Montag, 5. März 2012

Die Ostalgie der Konservativen

 Die DDR hat Konjunktur. Über 20 Jahre, nachdem der ehemalige „Arbeiter- und Bauernstaat“ aufgehört hat zu existieren, ist er mehr denn je in aller Munde. Dabei sind es nicht etwa die Protagonisten und Anhänger der Partei „Die Linke“, die in Nostalgie schwelgen. Vielmehr scheinen die Konservativen Kräfte der Republik, mangels eigener Kreativität, sich der alten Zeiten voller Inbrunst zu bemächtigen.

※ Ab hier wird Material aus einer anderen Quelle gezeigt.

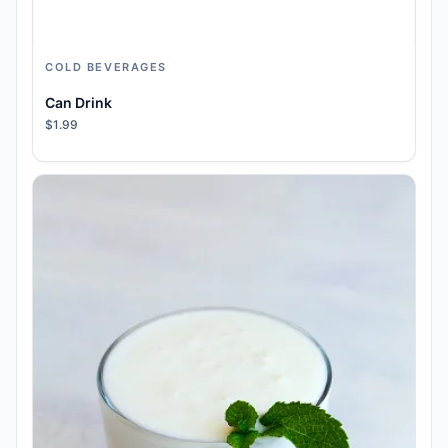
COLD BEVERAGES
Can Drink
$1.99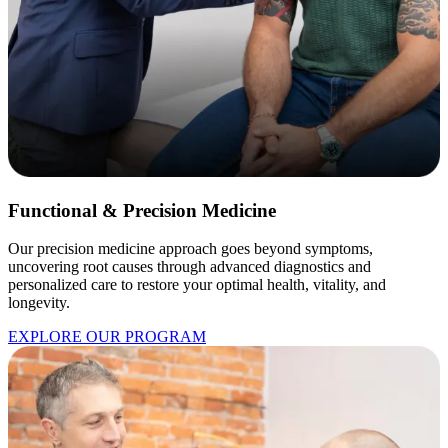
Functional & Precision Medicine
Our precision medicine approach goes beyond symptoms,
uncovering root causes through advanced diagnostics and
personalized care to restore your optimal health, vitality, and
longevity.
EXPLORE OUR PROGRAM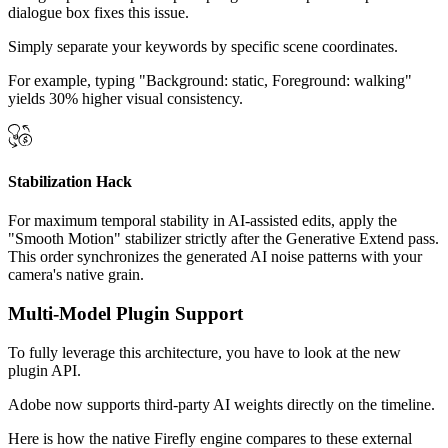
dialogue box fixes this issue.
Simply separate your keywords by specific scene coordinates.
For example, typing "Background: static, Foreground: walking"
yields 30% higher visual consistency.
Stabilization Hack
For maximum temporal stability in AI-assisted edits, apply the
"Smooth Motion" stabilizer strictly after the Generative Extend pass.
This order synchronizes the generated AI noise patterns with your
camera's native grain.
Multi-Model Plugin Support
To fully leverage this architecture, you have to look at the new
plugin API.
Adobe now supports third-party AI weights directly on the timeline.
Here is how the native Firefly engine compares to these external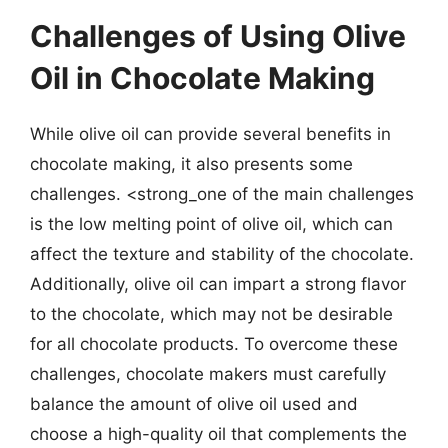
Challenges of Using Olive
Oil in Chocolate Making
While olive oil can provide several benefits in
chocolate making, it also presents some
challenges. <strong_one of the main challenges
is the low melting point of olive oil, which can
affect the texture and stability of the chocolate.
Additionally, olive oil can impart a strong flavor
to the chocolate, which may not be desirable
for all chocolate products. To overcome these
challenges, chocolate makers must carefully
balance the amount of olive oil used and
choose a high-quality oil that complements the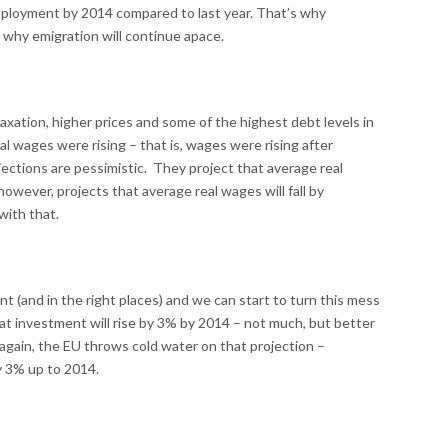
employment by 2014 compared to last year. That’s why
 why emigration will continue apace.
taxation, higher prices and some of the highest debt levels in
eal wages were rising – that is, wages were rising after
ections are pessimistic. They project that average real
however, projects that average real wages will fall by
with that.
t (and in the right places) and we can start to turn this mess
t investment will rise by 3% by 2014 – not much, but better
 again, the EU throws cold water on that projection –
y 3% up to 2014.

 Der zukünftige Bundespräsident, Joachim Gauck, ein in der Wolle gefärbter Konservativer, wäre ohne DDR-Hintergrund gar nicht denkbar. Er, der erst in der zweiten Oktoberhälfte des Jahres 1989 die schützenden Mauern der Kirche verliess und zum damaligen Widerstand stiess, als die Schlacht bereits gewonnen war, bezieht seine Reputation, seine Beliebtheit und seinen präsidentialen Habitus einzig und allein aus dieser Tatsache. Zu den Themen der Gegenwart, Sozialabbau, Turbokapitalismus,  der Geiselhaft ganzer Staaten durch Banken und Hedgefonds, Neokolonialismus, der sich in Kriegen rund um die Welt manifestiert, hat Gauck nichts zu sagen. Diese Themen interessieren ihn schlicht und einfach nicht.

 Frühzeitg war Gauck in der Zeit des Umbruchs klar, dass die Träumereien des grössten Teils der Oppositionsgruppen, die DDR zu reformieren, sie aber in ihrer Eigenstaatlichkeit zu erhalten, angesichts des offen zur Schau gestellten Okupationswillens Bundeskanzler Kohls, jeder Grundlage entbehrten. Er schlug sich schnell auf die Seite derjenigen, die von Wiedervereinigung redeten, in Wirklichkeit aber eine Einverleibung der DDR in westdeutsches Staatsgebiet betrieben, als Sieger über die ostdeutschen Verlierer. Der dicke Kohl dankte Gauck, indem er ihn 1990 zum Chef der Stasi-Unterlagen-Behörde machte, auch „Gauck-Behörde“ genannt. Aus der dort erworbenen Popularität saugt der Mann noch heute Honig.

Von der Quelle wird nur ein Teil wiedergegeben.